« Voix en exil » : pour les journalistes et les médias en exil
Agir pour les journalistes et médias en exil.
Le nouveau projet « Voix en exil » soutient et accompagne les journalistes et médias en exil. Nous l'annoncions dans La Matinale de lundi 22 septembre, allons plus loin...
Financé par le ministère de l’Europe et des Affaires étrangères, le programme est mené par le consortium de quatre partenaires : Canal France International (CFI), Singa, la Maison Des Journalistes (MDJ) et Reporters sans Frontières (RSF). « C’est un projet ambitieux », exclame Thierry Vallat, directeur général de CFI (filiale de France Média Monde). « Le départ d’un journaliste est une victoire pour leur pays d’origine. Pour eux, c’est une défaite. Pour la France, c’est une opportunité », ajoute-t-il.
La première promotion regroupe 18 journalistes pour un programme qui s’étend sur une durée de six mois. Parmi ces participants, on retrouve des journalistes originaires de huit pays : Égypte, Syrie, Afghanistan, Haïti, Iran, Biélorussie, Nouvelle-Guinée et Tunisie. « Nous voulons faire de Paris la capitale de la défense des médias, de la liberté de la presse, et de la lutte contre la désinformation », explique le directeur général de CFI. Antoine Bernard, directeur, plaidoyer et assistance de RSF, considère : « les journalistes sont des antidotes à la désinformation, à la propagande, aux ingérences étrangères malveillantes. Les journalistes, exilés arrachés à leur pays, doivent être soutenus par solidarité, mais également parce que c'est notre intérêt commun. » La mission est de les aider à monter en compétences et s’adapter au marché local ainsi qu’à la France. Le projet répond au besoin : continuer à être journaliste en étant en exil.

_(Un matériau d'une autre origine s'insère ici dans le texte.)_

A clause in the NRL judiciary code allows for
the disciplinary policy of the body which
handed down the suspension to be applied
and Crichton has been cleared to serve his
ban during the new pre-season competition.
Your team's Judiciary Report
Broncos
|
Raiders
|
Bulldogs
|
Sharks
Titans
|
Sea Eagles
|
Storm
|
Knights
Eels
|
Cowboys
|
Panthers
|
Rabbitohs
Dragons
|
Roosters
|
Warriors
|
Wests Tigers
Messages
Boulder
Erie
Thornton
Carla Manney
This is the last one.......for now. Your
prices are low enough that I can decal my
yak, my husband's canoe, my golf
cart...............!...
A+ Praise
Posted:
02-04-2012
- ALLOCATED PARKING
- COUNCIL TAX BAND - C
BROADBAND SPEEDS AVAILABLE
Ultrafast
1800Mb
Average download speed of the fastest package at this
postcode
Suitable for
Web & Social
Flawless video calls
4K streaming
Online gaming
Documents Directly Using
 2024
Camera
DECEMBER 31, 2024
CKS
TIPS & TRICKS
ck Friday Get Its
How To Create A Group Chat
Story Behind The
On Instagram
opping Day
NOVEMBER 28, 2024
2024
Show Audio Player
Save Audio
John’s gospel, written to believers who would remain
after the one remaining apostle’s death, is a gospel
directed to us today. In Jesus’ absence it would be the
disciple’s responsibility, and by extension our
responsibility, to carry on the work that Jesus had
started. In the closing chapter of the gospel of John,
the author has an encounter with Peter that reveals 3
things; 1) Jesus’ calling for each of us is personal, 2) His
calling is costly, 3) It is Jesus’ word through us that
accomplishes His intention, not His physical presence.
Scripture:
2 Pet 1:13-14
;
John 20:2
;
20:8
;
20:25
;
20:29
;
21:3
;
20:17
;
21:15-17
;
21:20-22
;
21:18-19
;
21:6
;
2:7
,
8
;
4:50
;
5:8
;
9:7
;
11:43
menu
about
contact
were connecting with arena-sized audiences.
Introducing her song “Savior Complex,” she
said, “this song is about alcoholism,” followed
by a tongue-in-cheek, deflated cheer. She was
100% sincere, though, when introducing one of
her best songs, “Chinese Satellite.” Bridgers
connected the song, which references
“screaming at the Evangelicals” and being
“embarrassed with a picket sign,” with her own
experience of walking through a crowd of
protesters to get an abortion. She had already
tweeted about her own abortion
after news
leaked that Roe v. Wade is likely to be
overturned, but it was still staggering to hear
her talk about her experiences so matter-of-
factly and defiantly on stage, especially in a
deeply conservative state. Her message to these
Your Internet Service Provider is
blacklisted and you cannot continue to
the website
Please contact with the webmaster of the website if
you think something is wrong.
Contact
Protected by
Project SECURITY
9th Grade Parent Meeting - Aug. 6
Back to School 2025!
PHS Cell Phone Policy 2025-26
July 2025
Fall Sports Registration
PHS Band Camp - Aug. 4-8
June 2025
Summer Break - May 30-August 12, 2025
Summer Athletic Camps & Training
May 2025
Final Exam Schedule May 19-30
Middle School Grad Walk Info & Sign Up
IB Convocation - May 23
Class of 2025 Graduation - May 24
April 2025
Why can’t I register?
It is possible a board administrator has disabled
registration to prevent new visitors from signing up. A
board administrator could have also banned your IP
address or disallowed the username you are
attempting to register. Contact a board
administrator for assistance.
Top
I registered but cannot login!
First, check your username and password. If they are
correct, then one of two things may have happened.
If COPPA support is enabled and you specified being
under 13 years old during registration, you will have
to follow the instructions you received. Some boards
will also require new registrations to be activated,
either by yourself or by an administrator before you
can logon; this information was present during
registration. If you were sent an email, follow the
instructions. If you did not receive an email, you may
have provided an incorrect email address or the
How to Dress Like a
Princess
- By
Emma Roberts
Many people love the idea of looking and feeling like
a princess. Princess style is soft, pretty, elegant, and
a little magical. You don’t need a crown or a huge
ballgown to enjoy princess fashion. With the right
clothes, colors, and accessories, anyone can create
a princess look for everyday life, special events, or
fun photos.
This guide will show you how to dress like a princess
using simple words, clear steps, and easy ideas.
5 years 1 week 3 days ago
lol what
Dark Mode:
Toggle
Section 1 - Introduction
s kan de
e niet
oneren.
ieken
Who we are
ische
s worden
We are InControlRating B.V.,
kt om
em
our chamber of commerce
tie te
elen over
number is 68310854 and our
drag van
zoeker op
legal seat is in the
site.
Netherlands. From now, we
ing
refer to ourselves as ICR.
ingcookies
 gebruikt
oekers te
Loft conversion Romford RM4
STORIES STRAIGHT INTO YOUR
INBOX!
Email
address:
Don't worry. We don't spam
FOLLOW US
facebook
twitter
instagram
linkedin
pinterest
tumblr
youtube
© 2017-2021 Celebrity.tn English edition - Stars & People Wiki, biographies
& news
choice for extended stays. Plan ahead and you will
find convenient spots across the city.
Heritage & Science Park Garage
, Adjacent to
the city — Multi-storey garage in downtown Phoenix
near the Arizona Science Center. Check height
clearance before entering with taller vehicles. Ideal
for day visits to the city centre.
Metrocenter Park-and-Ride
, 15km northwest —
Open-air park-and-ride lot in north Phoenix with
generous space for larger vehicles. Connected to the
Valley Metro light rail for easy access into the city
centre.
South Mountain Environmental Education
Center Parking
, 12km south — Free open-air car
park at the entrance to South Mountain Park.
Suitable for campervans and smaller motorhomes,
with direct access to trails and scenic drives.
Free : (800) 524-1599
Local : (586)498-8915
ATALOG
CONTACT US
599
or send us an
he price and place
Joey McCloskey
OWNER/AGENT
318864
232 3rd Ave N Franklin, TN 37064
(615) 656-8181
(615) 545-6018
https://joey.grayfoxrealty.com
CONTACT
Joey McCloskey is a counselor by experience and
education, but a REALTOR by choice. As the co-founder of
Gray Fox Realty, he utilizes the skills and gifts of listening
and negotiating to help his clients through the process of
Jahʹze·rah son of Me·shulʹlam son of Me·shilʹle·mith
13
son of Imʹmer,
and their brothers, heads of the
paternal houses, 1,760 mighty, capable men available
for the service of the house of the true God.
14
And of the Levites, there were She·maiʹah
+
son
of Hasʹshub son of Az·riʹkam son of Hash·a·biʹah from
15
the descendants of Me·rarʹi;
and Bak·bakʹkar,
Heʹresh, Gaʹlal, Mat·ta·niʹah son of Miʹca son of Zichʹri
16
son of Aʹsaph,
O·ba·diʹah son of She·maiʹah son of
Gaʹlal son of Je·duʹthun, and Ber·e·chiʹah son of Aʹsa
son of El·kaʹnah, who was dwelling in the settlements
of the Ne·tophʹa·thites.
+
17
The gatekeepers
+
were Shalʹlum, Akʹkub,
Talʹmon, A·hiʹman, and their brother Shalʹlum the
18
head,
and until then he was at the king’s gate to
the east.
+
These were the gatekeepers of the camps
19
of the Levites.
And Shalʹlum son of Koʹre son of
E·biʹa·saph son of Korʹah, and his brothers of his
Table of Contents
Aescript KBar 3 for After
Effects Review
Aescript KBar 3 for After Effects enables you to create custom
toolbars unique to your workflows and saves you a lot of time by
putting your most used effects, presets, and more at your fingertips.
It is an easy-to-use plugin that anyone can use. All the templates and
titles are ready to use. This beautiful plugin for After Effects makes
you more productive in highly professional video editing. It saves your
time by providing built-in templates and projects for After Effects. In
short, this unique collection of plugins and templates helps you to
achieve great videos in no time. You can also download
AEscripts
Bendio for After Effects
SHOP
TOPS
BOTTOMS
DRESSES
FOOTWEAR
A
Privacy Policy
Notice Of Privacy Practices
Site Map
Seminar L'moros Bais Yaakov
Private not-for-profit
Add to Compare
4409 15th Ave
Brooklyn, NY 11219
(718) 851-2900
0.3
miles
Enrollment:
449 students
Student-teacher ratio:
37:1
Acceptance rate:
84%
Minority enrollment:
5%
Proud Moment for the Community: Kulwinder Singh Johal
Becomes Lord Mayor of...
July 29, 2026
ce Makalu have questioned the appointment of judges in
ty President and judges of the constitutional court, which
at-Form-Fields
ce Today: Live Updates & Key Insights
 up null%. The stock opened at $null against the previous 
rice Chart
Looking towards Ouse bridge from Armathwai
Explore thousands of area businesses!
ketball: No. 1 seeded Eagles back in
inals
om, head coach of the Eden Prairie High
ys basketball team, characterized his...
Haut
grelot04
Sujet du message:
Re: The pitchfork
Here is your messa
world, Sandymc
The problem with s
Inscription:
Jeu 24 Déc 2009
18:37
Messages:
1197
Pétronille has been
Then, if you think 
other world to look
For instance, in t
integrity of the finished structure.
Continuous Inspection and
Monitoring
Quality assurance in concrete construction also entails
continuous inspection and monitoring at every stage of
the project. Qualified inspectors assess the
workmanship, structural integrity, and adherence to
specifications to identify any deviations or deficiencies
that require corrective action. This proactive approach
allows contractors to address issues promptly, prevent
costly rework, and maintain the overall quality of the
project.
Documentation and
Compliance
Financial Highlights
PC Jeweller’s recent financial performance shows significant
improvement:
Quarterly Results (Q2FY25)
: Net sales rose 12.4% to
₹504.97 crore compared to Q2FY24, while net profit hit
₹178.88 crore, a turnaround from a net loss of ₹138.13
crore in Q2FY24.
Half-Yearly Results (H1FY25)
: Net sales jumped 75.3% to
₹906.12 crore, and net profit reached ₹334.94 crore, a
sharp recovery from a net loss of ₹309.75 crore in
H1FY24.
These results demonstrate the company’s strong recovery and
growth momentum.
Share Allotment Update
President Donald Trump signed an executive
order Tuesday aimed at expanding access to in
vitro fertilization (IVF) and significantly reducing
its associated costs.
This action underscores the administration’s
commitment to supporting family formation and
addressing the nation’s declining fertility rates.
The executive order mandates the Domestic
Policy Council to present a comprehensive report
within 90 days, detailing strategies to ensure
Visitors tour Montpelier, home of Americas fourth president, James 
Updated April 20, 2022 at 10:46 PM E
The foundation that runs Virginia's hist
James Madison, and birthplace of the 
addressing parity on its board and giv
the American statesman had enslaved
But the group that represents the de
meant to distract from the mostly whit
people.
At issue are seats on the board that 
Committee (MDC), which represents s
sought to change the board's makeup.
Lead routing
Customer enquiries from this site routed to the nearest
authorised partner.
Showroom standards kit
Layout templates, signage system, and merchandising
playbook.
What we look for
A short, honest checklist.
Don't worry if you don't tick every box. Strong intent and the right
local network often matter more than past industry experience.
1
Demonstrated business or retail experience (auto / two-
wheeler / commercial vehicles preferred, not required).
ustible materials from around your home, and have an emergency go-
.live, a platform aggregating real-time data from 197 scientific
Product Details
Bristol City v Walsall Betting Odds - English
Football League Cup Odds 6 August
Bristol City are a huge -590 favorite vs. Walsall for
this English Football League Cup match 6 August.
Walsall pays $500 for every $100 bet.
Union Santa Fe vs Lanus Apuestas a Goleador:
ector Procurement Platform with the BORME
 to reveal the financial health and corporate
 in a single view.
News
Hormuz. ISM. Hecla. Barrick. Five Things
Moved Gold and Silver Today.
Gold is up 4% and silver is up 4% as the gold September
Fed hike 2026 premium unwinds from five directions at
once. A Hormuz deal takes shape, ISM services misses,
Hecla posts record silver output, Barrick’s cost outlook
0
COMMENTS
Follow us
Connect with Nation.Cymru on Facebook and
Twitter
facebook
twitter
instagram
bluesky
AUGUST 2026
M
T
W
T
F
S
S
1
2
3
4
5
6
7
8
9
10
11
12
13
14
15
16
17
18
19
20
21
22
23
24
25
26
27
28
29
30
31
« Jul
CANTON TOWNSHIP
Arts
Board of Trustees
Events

« Une voie pour continuer notre travail de journaliste »
Halima Karima, journaliste afghane, est exilée en France depuis 2022. Elle fait partie de la première promotion de « Voix en exil ». Aujourd’hui, elle travaille pour Guiti News, média indépendant, porté par des journalistes réfugiés et français. « Venir dans un pays où vous ne parlez pas la langue, vous ne connaissez pas la culture et vous ne savez pas quoi faire. C’est très difficile », se confie-t-elle. Pour la première fois, elle se retrouve toute seule sans sa famille ni ses amis. Elle se remémore le moment où son chef éditorial lui a annoncé : « Les talibans sont déjà à Kaboul. Tu dois rentrer chez toi. » Pendant six mois, elle s’est cachée avec sa famille dans une ville à côté de Kaboul. Grâce à un visa spécial pour les journalistes, elle a pu quitter le pays avant que d’autres ne soient contraints d’attendre en Iran ou au Pakistan. « Je n’ai pas pu dire au revoir à mes amis et à mes parents. C’était un cauchemar. Ma vie a changé en une seconde », raconte la journaliste. La journaliste afghane a appris le français en 11 mois. « Au début, je ne comprenais rien et je ne parlais pas un seul mot de français », se souvient-elle. Pour elle, ce programme est une véritable opportunité : « Cela ouvre le chemin et crée des liens avec d’autres médias que nous ne connaissons pas. C’est une voie pour continuer notre travail de journaliste. »
Des actions multifacettes
Le programme cherche des journalistes qui ont un projet et ambitions dans le domaine médiatique et les soutenir à le mettre en œuvre. « À leur arrivée en France, les barrières se forment. La langue est un des principaux problèmes à surmonter. Et surtout, comment continuer à exercer son métier et quels soutiens peuvent être trouvés en France pour demeurer journaliste », Darline Cothière, directrice générale de la Maison Des Journalistes. Le premier rôle de ce consortium est de leur offrir un toit mais aussi à contribuer à leur sécurité et insertion socioprofessionnelle. Les « Voix en exil » seront accompagnés avec un soutien psychosocial. Toute l’équipe est mobilisée pour les accompagner et les mettre en réseau avec les partenaires médias. Le programme cherche aussi à leur fournir une sécurité numérique mais également physique et à défendre la liberté d’expression. Les journalistes auront des mentorats, des formations ainsi que des subventions pour leur projets.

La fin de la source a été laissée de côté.